About this exercise — Your answer should be one number: how many lines below have the word "none".

——————————

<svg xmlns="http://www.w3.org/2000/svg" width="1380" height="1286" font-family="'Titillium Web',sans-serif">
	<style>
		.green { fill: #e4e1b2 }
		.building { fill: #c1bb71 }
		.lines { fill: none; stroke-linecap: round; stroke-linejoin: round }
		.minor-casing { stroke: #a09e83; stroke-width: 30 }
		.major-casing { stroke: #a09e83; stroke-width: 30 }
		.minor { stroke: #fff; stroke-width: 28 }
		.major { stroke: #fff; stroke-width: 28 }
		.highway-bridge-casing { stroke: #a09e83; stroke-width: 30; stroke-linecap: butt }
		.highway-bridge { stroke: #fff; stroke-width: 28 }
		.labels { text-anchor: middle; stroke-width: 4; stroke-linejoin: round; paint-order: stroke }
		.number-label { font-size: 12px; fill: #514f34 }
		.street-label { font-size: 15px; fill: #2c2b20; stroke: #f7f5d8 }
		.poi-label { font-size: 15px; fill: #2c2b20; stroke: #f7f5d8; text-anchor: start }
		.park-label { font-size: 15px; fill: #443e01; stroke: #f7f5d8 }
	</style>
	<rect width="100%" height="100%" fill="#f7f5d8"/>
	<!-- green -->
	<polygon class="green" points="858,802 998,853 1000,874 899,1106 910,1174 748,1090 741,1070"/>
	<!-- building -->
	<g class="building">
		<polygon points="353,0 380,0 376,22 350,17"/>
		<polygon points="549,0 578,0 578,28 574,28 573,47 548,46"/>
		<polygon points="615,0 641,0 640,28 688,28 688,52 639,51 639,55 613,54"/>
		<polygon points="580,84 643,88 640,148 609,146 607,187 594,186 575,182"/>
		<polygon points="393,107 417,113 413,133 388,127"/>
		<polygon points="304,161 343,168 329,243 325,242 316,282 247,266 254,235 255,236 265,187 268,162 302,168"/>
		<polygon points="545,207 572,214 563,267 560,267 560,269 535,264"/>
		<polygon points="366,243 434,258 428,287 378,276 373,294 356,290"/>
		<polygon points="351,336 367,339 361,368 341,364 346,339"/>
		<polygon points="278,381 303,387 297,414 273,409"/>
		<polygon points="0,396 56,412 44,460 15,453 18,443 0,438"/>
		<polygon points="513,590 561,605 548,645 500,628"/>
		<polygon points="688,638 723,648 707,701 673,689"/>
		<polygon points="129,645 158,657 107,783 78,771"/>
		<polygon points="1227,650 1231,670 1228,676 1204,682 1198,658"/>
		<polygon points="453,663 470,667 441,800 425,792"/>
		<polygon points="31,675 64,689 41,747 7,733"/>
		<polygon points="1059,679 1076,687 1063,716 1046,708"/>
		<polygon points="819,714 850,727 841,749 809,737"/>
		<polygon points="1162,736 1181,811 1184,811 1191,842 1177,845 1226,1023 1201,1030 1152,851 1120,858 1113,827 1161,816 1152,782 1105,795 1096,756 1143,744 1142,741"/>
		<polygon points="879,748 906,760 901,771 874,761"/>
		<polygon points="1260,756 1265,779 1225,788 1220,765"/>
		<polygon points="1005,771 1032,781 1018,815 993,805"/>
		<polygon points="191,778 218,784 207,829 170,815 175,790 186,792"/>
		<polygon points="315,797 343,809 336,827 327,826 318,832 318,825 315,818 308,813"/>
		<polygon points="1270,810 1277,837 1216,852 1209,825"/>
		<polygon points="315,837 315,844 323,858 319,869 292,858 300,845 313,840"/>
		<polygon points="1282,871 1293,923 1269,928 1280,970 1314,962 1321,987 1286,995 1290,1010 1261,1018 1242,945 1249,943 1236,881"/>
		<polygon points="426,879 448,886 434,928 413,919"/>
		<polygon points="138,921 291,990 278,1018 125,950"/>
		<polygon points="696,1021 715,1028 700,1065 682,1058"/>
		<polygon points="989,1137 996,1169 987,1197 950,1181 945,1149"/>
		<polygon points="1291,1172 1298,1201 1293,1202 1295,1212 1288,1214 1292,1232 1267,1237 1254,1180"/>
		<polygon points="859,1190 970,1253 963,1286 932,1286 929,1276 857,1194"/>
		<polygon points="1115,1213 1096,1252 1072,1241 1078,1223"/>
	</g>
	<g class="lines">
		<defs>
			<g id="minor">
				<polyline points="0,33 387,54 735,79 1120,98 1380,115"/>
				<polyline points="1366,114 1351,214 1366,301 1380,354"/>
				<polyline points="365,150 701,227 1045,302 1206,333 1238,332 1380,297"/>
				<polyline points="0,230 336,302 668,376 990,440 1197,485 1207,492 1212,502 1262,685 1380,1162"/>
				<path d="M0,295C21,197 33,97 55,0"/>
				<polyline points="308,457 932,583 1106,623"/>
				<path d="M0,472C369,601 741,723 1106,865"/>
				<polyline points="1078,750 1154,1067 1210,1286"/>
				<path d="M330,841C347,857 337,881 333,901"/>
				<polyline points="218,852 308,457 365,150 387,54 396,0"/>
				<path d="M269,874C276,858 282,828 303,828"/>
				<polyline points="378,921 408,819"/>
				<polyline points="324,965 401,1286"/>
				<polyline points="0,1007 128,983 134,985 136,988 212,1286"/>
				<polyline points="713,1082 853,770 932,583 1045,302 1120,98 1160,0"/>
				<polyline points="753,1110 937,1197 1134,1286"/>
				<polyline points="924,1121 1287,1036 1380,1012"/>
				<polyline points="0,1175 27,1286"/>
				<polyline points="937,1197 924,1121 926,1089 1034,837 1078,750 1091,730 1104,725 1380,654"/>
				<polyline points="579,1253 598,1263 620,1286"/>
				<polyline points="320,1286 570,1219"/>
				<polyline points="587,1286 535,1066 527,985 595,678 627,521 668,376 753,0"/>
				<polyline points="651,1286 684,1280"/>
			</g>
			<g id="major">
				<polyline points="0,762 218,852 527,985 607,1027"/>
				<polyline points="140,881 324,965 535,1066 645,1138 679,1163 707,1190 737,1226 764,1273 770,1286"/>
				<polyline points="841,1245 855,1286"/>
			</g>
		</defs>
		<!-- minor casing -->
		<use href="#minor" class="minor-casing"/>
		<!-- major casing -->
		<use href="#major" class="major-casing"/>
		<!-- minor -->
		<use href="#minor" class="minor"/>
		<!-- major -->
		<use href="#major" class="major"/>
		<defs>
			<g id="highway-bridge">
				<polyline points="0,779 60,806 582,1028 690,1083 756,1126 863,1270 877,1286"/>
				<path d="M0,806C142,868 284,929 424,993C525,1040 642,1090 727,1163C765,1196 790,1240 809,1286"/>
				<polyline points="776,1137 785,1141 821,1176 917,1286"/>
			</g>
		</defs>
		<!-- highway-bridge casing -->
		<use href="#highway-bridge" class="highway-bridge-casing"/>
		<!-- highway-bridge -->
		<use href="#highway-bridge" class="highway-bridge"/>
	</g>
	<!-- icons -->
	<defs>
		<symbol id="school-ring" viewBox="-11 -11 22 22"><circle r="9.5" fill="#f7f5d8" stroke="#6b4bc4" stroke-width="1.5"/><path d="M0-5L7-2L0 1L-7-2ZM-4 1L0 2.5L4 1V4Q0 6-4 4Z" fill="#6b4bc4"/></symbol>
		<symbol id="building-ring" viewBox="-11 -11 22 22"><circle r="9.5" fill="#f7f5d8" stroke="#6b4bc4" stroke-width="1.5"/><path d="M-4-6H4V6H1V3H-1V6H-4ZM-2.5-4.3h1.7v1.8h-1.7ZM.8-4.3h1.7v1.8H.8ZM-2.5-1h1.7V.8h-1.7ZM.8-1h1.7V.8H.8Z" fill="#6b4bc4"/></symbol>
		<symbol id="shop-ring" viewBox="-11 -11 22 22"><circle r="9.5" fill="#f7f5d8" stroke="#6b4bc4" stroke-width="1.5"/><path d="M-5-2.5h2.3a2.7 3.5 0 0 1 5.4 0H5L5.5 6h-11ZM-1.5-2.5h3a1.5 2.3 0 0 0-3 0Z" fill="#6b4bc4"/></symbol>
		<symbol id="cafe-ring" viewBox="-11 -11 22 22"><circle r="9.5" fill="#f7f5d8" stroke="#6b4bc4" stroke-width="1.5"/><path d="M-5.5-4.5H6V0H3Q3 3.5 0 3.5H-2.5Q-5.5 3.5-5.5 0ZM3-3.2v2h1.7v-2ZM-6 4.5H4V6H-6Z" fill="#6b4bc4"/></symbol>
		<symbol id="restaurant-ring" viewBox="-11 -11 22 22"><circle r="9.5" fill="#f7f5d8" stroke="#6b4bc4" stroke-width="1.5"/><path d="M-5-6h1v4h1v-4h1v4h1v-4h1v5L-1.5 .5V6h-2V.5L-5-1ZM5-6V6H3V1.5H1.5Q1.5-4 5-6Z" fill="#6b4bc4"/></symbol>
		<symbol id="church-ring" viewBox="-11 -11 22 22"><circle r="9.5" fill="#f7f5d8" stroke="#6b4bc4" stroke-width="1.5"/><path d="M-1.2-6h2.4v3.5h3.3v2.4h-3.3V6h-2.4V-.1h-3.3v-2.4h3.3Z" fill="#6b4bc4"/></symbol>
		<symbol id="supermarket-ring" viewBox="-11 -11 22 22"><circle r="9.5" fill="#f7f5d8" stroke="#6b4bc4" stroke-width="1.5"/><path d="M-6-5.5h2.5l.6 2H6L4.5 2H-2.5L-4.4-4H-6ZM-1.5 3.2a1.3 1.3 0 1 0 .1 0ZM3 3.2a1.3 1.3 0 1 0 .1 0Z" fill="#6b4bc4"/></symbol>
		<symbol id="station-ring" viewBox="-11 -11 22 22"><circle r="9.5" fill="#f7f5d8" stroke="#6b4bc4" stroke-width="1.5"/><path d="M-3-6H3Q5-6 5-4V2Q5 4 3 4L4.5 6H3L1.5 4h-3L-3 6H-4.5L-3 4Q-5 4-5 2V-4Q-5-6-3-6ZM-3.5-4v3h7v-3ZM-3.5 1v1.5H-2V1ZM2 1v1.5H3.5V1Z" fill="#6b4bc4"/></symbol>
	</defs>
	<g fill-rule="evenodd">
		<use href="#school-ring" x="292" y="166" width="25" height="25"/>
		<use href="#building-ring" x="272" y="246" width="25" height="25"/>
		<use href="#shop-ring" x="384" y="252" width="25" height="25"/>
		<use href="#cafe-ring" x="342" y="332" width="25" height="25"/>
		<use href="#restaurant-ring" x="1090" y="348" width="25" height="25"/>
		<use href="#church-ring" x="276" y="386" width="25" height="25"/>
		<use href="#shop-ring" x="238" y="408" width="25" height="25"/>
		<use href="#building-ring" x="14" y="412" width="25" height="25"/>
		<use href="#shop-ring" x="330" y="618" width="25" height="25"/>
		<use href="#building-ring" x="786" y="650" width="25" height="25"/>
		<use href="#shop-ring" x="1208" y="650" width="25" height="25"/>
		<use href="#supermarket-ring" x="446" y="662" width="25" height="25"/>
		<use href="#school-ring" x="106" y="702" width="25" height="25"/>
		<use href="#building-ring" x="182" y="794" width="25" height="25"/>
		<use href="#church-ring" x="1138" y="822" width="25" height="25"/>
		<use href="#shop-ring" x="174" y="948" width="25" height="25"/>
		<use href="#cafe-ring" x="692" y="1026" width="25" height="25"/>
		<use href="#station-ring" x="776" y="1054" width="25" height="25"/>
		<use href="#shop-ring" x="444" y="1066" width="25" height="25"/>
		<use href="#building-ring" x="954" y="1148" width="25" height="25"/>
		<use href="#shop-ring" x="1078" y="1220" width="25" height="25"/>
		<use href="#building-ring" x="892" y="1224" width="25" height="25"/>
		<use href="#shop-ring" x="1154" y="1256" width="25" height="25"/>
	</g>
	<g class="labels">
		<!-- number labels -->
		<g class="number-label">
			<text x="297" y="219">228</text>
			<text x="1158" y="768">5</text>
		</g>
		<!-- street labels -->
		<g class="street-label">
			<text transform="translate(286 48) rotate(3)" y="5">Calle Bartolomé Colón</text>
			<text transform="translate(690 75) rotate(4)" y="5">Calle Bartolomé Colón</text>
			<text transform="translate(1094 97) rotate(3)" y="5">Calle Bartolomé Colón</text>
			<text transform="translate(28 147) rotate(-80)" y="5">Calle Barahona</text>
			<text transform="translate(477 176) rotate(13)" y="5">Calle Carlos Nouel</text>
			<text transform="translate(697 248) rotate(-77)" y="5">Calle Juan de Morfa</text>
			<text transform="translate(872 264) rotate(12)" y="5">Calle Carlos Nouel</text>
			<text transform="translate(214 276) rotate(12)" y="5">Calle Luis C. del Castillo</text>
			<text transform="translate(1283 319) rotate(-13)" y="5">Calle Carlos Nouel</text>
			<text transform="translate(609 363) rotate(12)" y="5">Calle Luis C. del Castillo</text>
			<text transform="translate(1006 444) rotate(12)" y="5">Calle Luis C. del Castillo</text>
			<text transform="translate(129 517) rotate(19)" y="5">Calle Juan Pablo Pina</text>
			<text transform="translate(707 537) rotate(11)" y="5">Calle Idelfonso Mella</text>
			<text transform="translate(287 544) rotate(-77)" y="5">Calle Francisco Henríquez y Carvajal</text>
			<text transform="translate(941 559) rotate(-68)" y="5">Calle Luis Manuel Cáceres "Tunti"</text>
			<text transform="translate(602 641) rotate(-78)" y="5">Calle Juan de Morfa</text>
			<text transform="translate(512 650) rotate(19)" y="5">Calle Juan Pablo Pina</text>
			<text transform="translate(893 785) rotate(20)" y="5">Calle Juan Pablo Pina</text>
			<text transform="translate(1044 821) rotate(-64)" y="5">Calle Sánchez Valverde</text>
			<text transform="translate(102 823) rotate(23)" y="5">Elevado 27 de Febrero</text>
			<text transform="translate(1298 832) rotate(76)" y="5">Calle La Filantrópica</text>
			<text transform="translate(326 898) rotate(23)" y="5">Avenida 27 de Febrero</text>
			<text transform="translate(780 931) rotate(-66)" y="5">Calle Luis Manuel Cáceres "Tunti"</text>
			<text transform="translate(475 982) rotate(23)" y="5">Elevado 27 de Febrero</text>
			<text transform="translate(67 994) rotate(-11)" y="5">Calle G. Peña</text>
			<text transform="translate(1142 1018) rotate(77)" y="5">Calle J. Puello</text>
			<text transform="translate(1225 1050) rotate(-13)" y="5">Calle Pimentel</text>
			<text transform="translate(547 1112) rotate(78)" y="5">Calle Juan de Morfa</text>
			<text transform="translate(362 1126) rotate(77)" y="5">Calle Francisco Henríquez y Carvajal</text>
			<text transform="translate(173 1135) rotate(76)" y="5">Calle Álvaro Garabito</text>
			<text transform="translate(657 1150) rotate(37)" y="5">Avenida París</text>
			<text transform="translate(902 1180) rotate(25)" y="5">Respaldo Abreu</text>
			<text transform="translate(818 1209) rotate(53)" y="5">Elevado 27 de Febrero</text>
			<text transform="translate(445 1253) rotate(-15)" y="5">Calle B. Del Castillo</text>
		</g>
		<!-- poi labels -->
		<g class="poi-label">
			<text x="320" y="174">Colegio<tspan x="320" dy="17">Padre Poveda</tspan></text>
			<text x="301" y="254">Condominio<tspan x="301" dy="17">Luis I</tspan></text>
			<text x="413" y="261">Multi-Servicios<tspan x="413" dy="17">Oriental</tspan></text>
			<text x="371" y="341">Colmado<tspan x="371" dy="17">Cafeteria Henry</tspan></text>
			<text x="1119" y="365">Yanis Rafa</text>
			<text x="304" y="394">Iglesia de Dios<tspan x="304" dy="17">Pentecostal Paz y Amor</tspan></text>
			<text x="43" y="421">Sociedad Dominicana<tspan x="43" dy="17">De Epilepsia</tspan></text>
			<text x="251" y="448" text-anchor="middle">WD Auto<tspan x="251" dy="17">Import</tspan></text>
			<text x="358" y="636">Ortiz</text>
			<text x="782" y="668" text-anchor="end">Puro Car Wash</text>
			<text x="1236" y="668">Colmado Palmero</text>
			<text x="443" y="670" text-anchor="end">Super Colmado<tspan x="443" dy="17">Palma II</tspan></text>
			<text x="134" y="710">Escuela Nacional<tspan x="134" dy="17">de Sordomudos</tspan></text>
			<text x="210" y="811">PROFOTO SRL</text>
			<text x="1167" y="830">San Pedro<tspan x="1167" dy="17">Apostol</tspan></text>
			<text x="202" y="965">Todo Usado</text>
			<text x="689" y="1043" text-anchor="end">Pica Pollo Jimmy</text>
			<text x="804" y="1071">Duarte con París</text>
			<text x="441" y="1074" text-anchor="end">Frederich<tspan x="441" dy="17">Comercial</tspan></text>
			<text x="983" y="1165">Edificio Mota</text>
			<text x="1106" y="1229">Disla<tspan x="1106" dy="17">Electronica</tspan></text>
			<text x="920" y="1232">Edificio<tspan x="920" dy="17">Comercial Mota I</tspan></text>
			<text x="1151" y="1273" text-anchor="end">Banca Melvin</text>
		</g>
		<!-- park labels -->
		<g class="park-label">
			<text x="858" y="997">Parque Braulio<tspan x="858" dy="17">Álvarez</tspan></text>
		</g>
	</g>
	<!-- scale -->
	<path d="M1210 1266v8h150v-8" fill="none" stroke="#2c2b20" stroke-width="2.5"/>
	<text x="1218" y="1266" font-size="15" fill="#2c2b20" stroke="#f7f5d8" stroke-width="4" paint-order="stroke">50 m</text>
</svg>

——————————

Written answer — 2